* **EXERCISE**:
Rewrite the text of the material below, swapping "FlyVPN" for "our app" wherever it occurs and keeping everything else unchanged. Leave the pictures out of your answer.

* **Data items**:
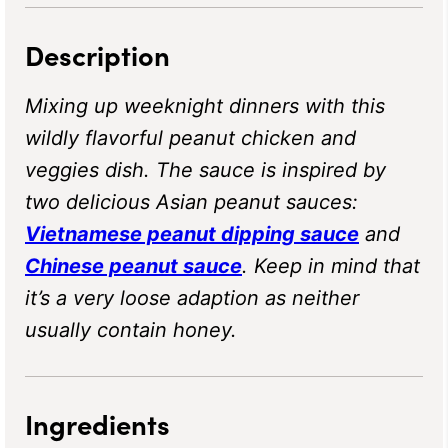
Description
Mixing up weeknight dinners with this
wildly flavorful peanut chicken and
veggies dish. The sauce is inspired by
two delicious Asian peanut sauces:
Vietnamese peanut dipping sauce
and
Chinese peanut sauce
. Keep in mind that
it’s a very loose adaption as neither
usually contain honey.
Ingredients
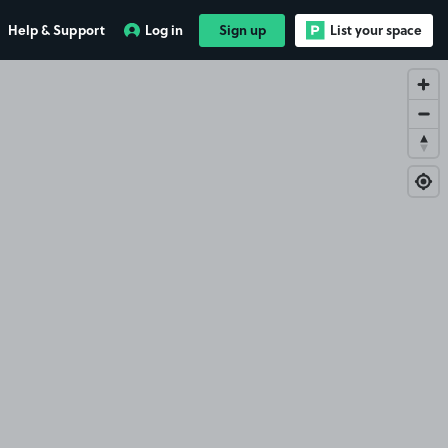
Help & Support
Log in
Sign up
List your space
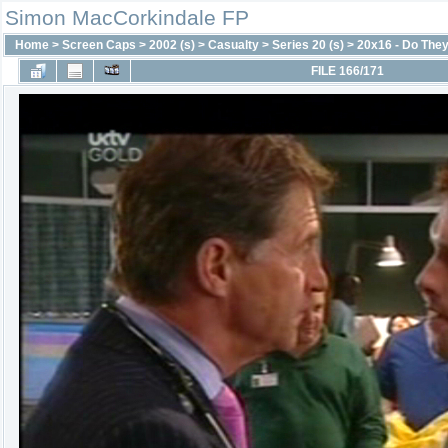
Simon MacCorkindale FP
Home
>
Screen Caps
>
2002 (s)
>
Casualty
>
Series 20 (s)
>
20x16 - Do They
FILE 166/171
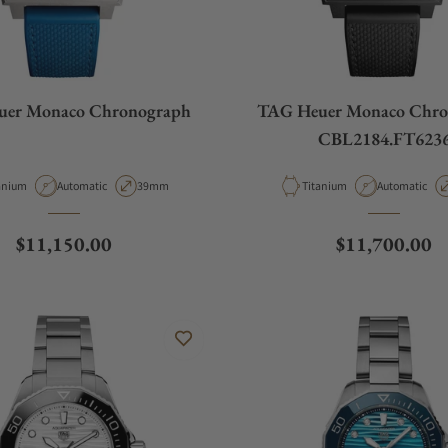
uer Monaco Chronograph
TAG Heuer Monaco Chro
CBL2184.FT623
erial
Movement Type
Case Diameter
Material
Movement Ty
anium
Automatic
39mm
Titanium
Automatic
Regular price
Regular price
$11,150.00
$11,700.00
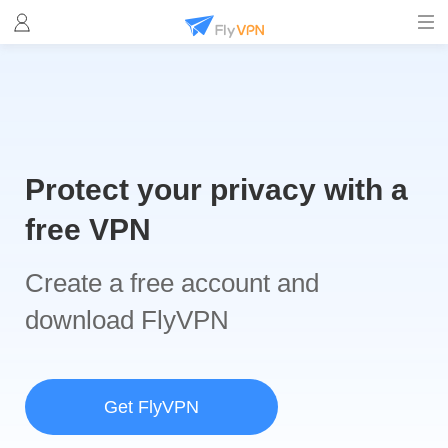
Protect your privacy with a
free VPN
Create a free account and
download FlyVPN
Get FlyVPN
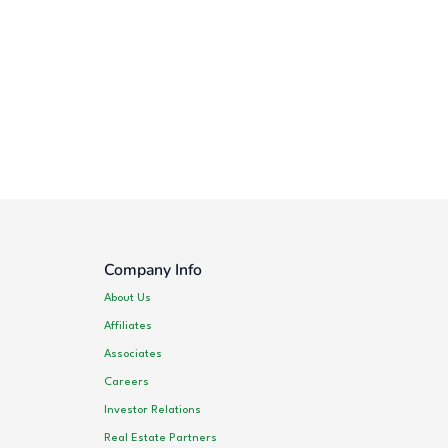
Company Info
About Us
Affiliates
Associates
Careers
Investor Relations
Real Estate Partners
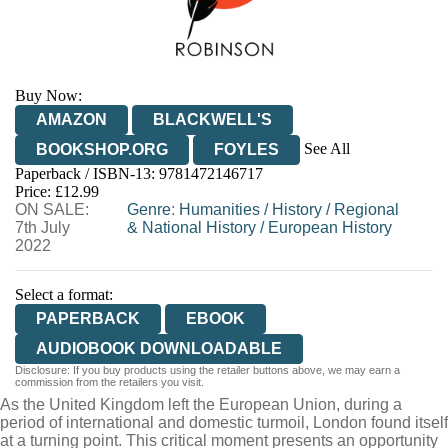
Buy Now:
AMAZON
BLACKWELL'S
See All
BOOKSHOP.ORG
FOYLES
Paperback / ISBN-13:
9781472146717
HIVE
WATERSTONES
TGJONES
Price: £12.99
ON SALE:
WORDERY
Genre
:
Humanities
/
History
/
Regional
7th July
& National History
/
European History
2022
Select a format:
PAPERBACK
EBOOK
AUDIOBOOK DOWNLOADABLE
Disclosure: If you buy products using the retailer buttons above, we may earn a
commission from the retailers you visit.
As the United Kingdom left the European Union, during a
period of international and domestic turmoil, London found itself
at a turning point. This critical moment presents an opportunity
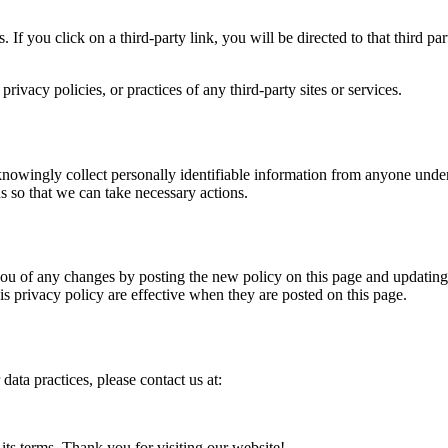
. If you click on a third-party link, you will be directed to that third p
ivacy policies, or practices of any third-party sites or services.
owingly collect personally identifiable information from anyone under 
s so that we can take necessary actions.
u of any changes by posting the new policy on this page and updating th
is privacy policy are effective when they are posted on this page.
data practices, please contact us at:
its terms. Thank you for visiting our website!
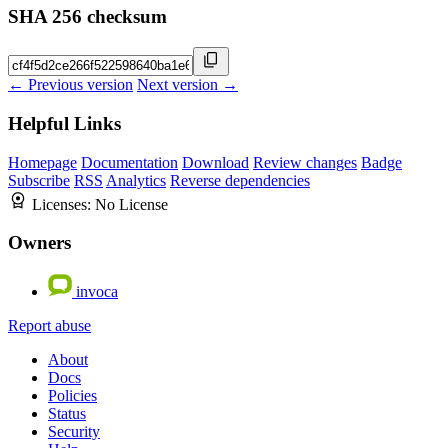
SHA 256 checksum
← Previous version
Next version →
Helpful Links
Homepage
Documentation
Download
Review changes
Badge
Subscribe
RSS
Analytics
Reverse dependencies
Licenses:
No License
Owners
invoca
Report abuse
About
Docs
Policies
Status
Security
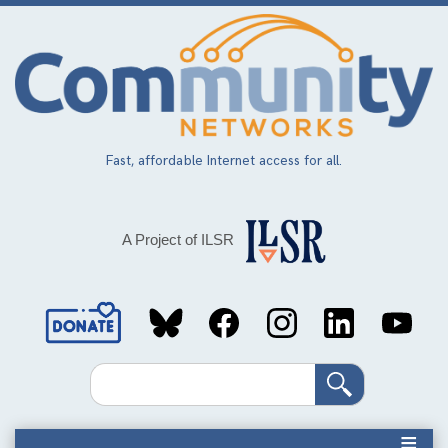
Skip
to
main
content
Fast, affordable Internet access for all.
A Project of ILSR
Social
Media
Search
Links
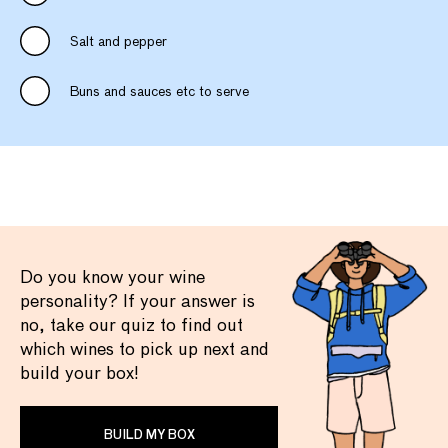
Salt and pepper
Buns and sauces etc to serve
Do you know your wine
personality? If your answer is
no, take our quiz to find out
which wines to pick up next and
build your box!
BUILD MY BOX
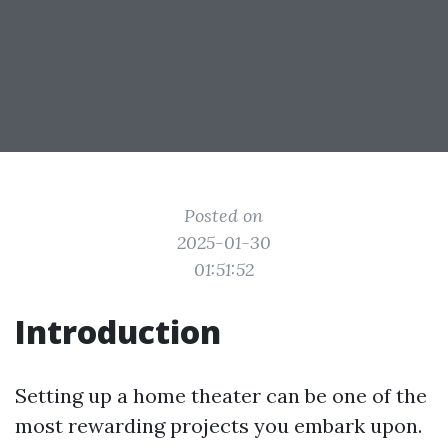
Posted on
2025-01-30
01:51:52
Introduction
Setting up a home theater can be one of the
most rewarding projects you embark upon.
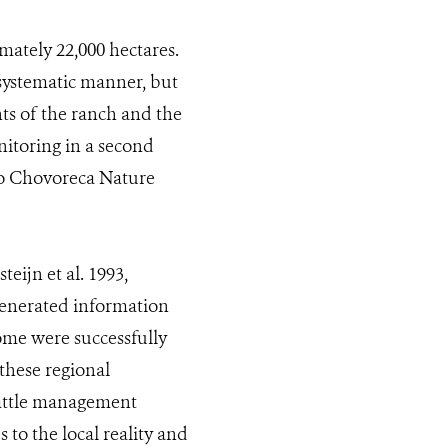
mately 22,000 hectares.
 systematic manner, but
ents of the ranch and the
nitoring in a second
rro Chovoreca Nature
eijn et al. 1993,
generated information
ome were successfully
these regional
cattle management
 to the local reality and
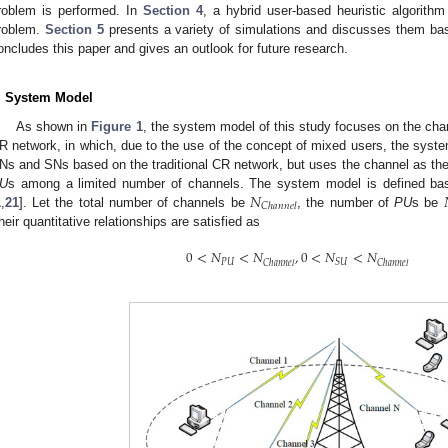
roblem is performed. In
Section 4
, a hybrid user-based heuristic algorithm
roblem.
Section 5
presents a variety of simulations and discusses them ba
oncludes this paper and gives an outlook for future research.
. System Model
As shown in
Figure 1
, the system model of this study focuses on the cha
R network, in which, due to the use of the concept of mixed users, the syste
Ns and SNs based on the traditional CR network, but uses the channel as th
𝑁
U
s among a limited number of channels. The system model is defined ba
𝐶
ℎ
𝑎
𝑛
𝑛
𝑒
𝑙
1
,
21
]. Let the total number of channels be
, the number of
PU
s be
heir quantitative relationships are satisfied as
0
<
𝑁
<
𝑁
,
0
<
𝑁
<
𝑁
𝑃
𝑈
𝑆
𝑈
𝐶
ℎ
𝑎
𝑛
𝑛
𝑒
𝑙
𝐶
ℎ
𝑎
𝑛
𝑛
𝑒
𝑙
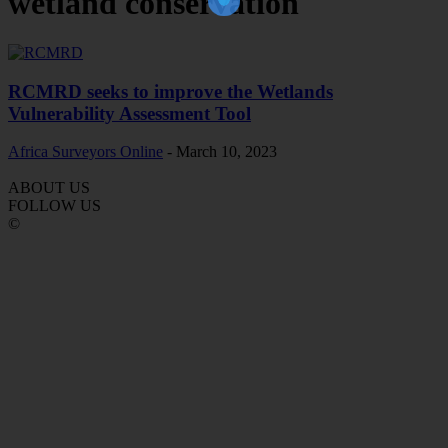
wetland conservation
RCMRD seeks to improve the Wetlands
Vulnerability Assessment Tool
Africa Surveyors Online
-
March 10, 2023
ABOUT US
FOLLOW US
©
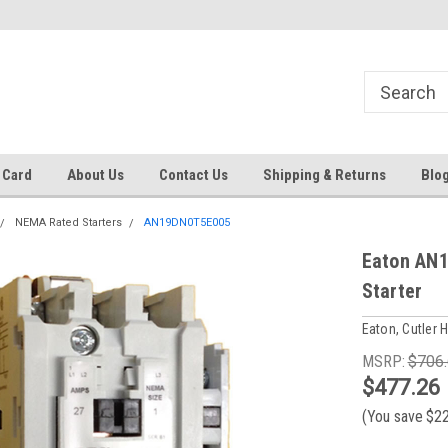
 EST
Text RFQ to 484.425.0652
Over 40 years in business!
 Card
About Us
Contact Us
Shipping & Returns
Blo
NEMA Rated Starters
AN19DN0T5E005
Eaton AN
Starter
Eaton, Cutler
MSRP:
$706
$477.26
(You save
$2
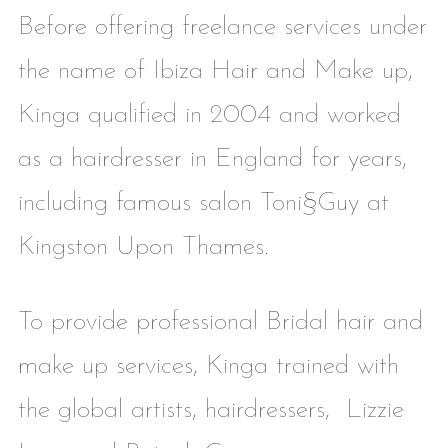
Before offering freelance services under
the name of Ibiza Hair and Make up,
Kinga qualified in 2004 and worked
as a hairdresser in England for years,
including famous salon Toni§Guy at
Kingston Upon Thames.
To provide professional Bridal hair and
make up services, Kinga trained with
the global artists, hairdressers, Lizzie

* **RESULT OF THE EXERCISE**:
Description
Mixing up weeknight dinners with this
wildly flavorful peanut chicken and
veggies dish. The sauce is inspired by
two delicious Asian peanut sauces:
Vietnamese peanut dipping sauce
and
Chinese peanut sauce
. Keep in mind that
it’s a very loose adaption as neither
usually contain honey.
Ingredients
Help & Support
Log in
Sign up
List your space
Simon MacCorkindale FP
Home
>
Screen Caps
>
2002 (s)
>
Casualty
>
Series 20 (s)
>
20x16 - Do They
FILE 166/171
uer Monaco Chronograph
TAG Heuer Monaco Chro
CBL2184.FT623
erial
Movement Type
Case Diameter
Material
Movement Ty
anium
Automatic
39mm
Titanium
Automatic
Regular price
Regular price
$11,150.00
$11,700.00
Protect your privacy with a
free VPN
Create a free account and
download our app
Get our app
Company Info
About Us
Affiliates
Associates
Careers
Investor Relations
Real Estate Partners
Buy Now:
AMAZON
BLACKWELL'S
See All
BOOKSHOP.ORG
FOYLES
Paperback / ISBN-13:
9781472146717
HIVE
WATERSTONES
TGJONES
Price: £12.99
ON SALE:
WORDERY
Genre
:
Humanities
/
History
/
Regional
7th July
& National History
/
European History
2022
Select a format:
PAPERBACK
EBOOK
AUDIOBOOK DOWNLOADABLE
Disclosure: If you buy products using the retailer buttons above, we may earn a
commission from the retailers you visit.
As the United Kingdom left the European Union, during a
period of international and domestic turmoil, London found itself
at a turning point. This critical moment presents an opportunity
. If you click on a third-party link, you will be directed to that third p
ivacy policies, or practices of any third-party sites or services.
owingly collect personally identifiable information from anyone under 
s so that we can take necessary actions.
u of any changes by posting the new policy on this page and updating th
is privacy policy are effective when they are posted on this page.
data practices, please contact us at:
its terms. Thank you for visiting our website!
SHA 256 checksum
← Previous version
Next version →
Helpful Links
Homepage
Documentation
Download
Review changes
Badge
Subscribe
RSS
Analytics
Reverse dependencies
Licenses:
No License
Owners
invoca
Report abuse
About
Docs
Policies
Status
Security
Skip
to
main
content
Fast, affordable Internet access for all.
A Project of ILSR
Social
Media
Search
Links
Salt and pepper
Buns and sauces etc to serve
Do you know your wine
personality? If your answer is
no, take our quiz to find out
which wines to pick up next and
build your box!
BUILD MY BOX
Posted on
2025-01-30
01:51:52
Introduction
Setting up a home theater can be one of the
most rewarding projects you embark upon.
mately 22,000 hectares.
 systematic manner, but
ents of the ranch and the
nitoring in a second
rro Chovoreca Nature
eijn et al. 1993,
generated information
ome were successfully
these regional
cattle management
 to the local reality and
roblem is performed. In
Section 4
, a hybrid user-based heuristic algorithm
roblem.
Section 5
presents a variety of simulations and discusses them ba
oncludes this paper and gives an outlook for future research.
. System Model
As shown in
Figure 1
, the system model of this study focuses on the cha
R network, in which, due to the use of the concept of mixed users, the syste
Ns and SNs based on the traditional CR network, but uses the channel as th
𝑁
U
s among a limited number of channels. The system model is defined ba
𝐶
ℎ
𝑎
𝑛
𝑛
𝑒
𝑙
1
,
21
]. Let the total number of channels be
, the number of
PU
s be
heir quantitative relationships are satisfied as
0
<
𝑁
<
𝑁
,
0
<
𝑁
<
𝑁
𝑃
𝑈
𝑆
𝑈
𝐶
ℎ
𝑎
𝑛
𝑛
𝑒
𝑙
𝐶
ℎ
𝑎
𝑛
𝑛
𝑒
𝑙
wetland conservation
RCMRD seeks to improve the Wetlands
Vulnerability Assessment Tool
Africa Surveyors Online
-
March 10, 2023
ABOUT US
FOLLOW US
©
 EST
Text RFQ to 484.425.0652
Over 40 years in business!
 Card
About Us
Contact Us
Shipping & Returns
Blo
NEMA Rated Starters
AN19DN0T5E005
Eaton AN
Starter
Eaton, Cutler
MSRP:
$706
$477.26
(You save
$2
Before offering freelance services under
the name of Ibiza Hair and Make up,
Kinga qualified in 2004 and worked
as a hairdresser in England for years,
including famous salon Toni§Guy at
Kingston Upon Thames.
To provide professional Bridal hair and
make up services, Kinga trained with
the global artists, hairdressers, Lizzie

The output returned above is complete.